Palm’s Web OS mobile platform has a new fan: RBC analyst Mike Abramsky, who upgraded the stock today and hiked his price target to $12 from $5. So as the smartphone business becomes increasingly important, who’s going to want Web OS badly enough to buy it?
In a note today, Abramsky posits that Palm is “an attractive acquisition target,” possibly around $15-$16 per share (about twice the $8 it’s trading at today). Potential buyers he lists include handset makers looking for a new platform — BlackBerry maker RIM, Nokia, Samsung, LG, Sony Ericsson — and hardware/software companies looking for a new business — HP, Dell, Microsoft.
We agree that Palm could be a potentially attractive acquisition, assuming Web OS is as good as it looks.
But right now, we see companies that aren’t yet in the mobile industry as the most likely buyers — HP, Dell, or maybe a company like Cisco, which already does a lot of networking work but wants to increase its consumer exposure.

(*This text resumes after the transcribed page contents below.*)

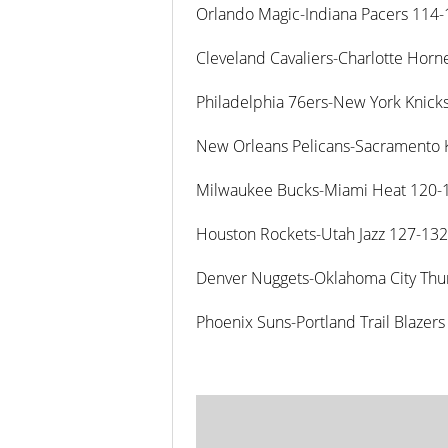
Orlando Magic-Indiana Pacers 114
Cleveland Cavaliers-Charlotte Horn
Philadelphia 76ers-New York Knick
New Orleans Pelicans-Sacramento 
Milwaukee Bucks-Miami Heat 120-
Houston Rockets-Utah Jazz 127-132
Denver Nuggets-Oklahoma City Th
Phoenix Suns-Portland Trail Blazer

We think Microsoft is less likely to buy Palm; we think it’s a better fit with RIM. Meanwhile, we think RIM and Nokia will try to make their existing smartphone platforms work before buying a new one.
Abramsky thinks Palm could sell 2.6 million Web OS devices in fiscal 2010, which ends in May 2010, and 4.1 million in fiscal 2011. That’s still small market share — 1% to 3% of the overall mobile business — but if Palm can get its margins in line, that should be a nice boost to the company’s business.